The cast was wonderful. Jill Clayburgh was utterly fantastic as Erica, showing the range of emotions that a woman goes through when the life that she knew was gone. Erica’s husband, Martin, is played by Michael Murphy, who shows the nuances of emotion that people feel when they are trying to make themselves happy, even when it ends up hurting others. Lisa Lucas, who plays Patti, Erica and Martin’s daughter, is equally good at portraying the emotions of a teenager who is dealing not only with her parents’ breakup, but with the minefield of teenage life. Cliff Gorman plays the role of the sleazy artist perfectly. Kelly Bishop gives a wonderful performance as Erica’s supportive, feminist, manic depressive friend Elaine. Another thing I really love about the cast is that besides being incredibly talented, they are all normal-looking. They look like people you could run into on the street in any city in America. I find it much easier to believe a story about normal (albeit fairly wealthy) people when they look like normal people than when they look like models.

The music in An Unmarried Woman reflected the story in a way that I’m not sure I’ve ever seen before. There is really only one melody (I would call it Erica’s leitmotif), but the instrumentation and key are changed based on the situation. Sometimes it is happy, sometimes it is angry, sometimes sad. It reflects Erica’s mood and emotions throughout the movie.

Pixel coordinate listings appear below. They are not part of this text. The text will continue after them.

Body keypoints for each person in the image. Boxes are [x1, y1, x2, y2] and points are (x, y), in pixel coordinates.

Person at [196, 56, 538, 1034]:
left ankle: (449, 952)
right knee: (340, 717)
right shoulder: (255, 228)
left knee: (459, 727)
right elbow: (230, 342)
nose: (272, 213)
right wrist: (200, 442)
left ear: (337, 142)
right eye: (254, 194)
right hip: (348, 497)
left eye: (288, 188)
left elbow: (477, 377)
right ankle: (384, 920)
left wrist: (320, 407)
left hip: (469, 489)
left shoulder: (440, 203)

Because this is a character-driven movie as opposed to a plot-driven one, some of the scenes don’t seem to advance the plot. They are basically little vignettes of moments in Erica’s life. But because of the placement of these little scenes throughout the movie, these moments are able to subtly show Erica’s growth and development as she accepts her new life. That is one of the wonders of editing.

The Bad: Although I loved what the music did, I didn’t always love the music itself. While I loved having the emotions portrayed through one melody, the saxophone-heavy instrumentation was one of the few things that made me remember that this movie came out almost forty years ago. It’s very dated and sometimes distracting.

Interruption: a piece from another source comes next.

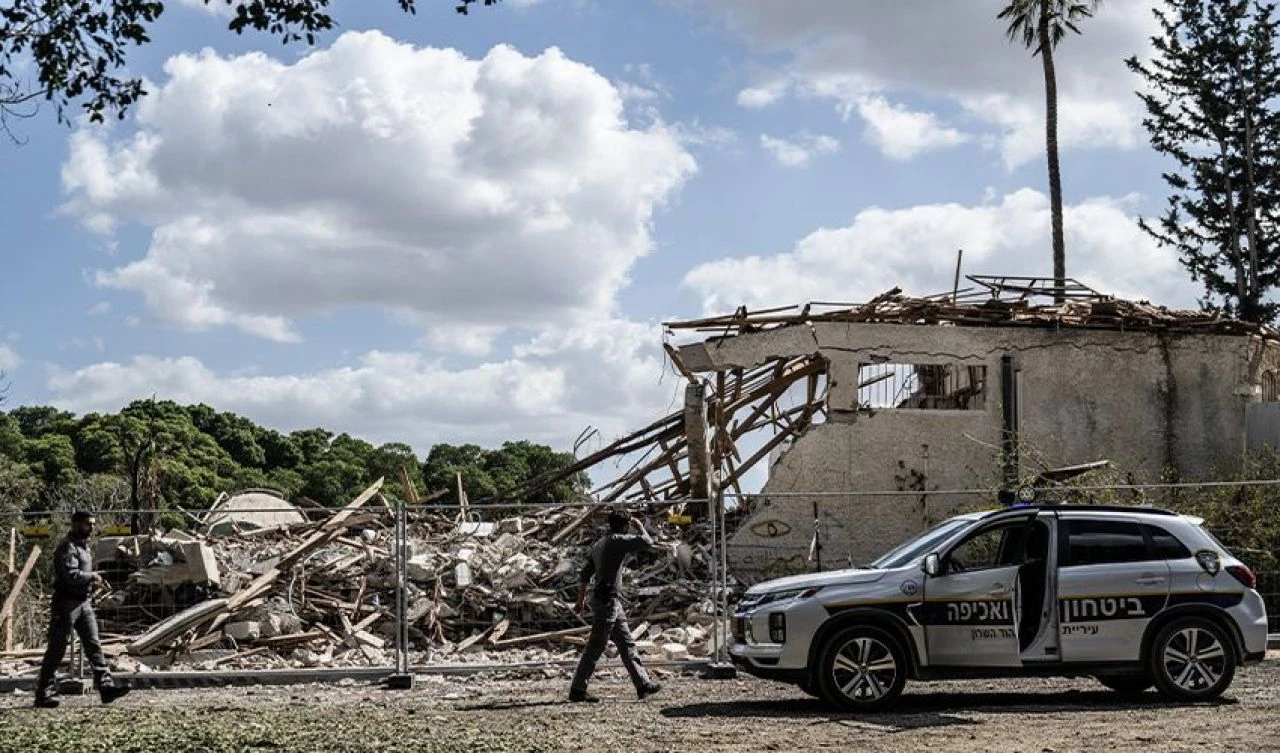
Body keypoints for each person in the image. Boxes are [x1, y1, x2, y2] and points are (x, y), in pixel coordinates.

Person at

I had a problem with some of the things that Erica’s daughter Patti said. Some of her lines were flat-out perfect, but I have a hard time believing that Patti, a fifteen-year-old girl, would tell her mother’s boyfriend, whom Patti has just met, that she (Patti) is still a virgin. I was never in the situation of meeting a parent’s new love interest, so maybe some people would do it, but it didn’t feel natural to me. There were a couple of interactions like that throughout the movie that made me feel that although Mazursky apparently understands women incredibly well, he doesn’t know that much about teenaged girls.

The Ugly: Beyond some of the clothes, there is nothing that can be called ugly in this movie. (And the clothes are really more dated than ugly. I think there is a difference.)

Oscars Won: None.

Oscar Nominations: Best picture; best actress in a leading role (Jill Clayburgh); best writing, screenplay written directly for the screen.

Justification: Yes, I fully realize that An Unmarried Woman only comes first in alphabetical order if we throw out one of the rules of alphabetization and don’t ignore the “an”. But it gets to come first because it was the first best picture nominee that I had watched in a long time. So I will stifle my librarian instincts and acknowledge the “an”.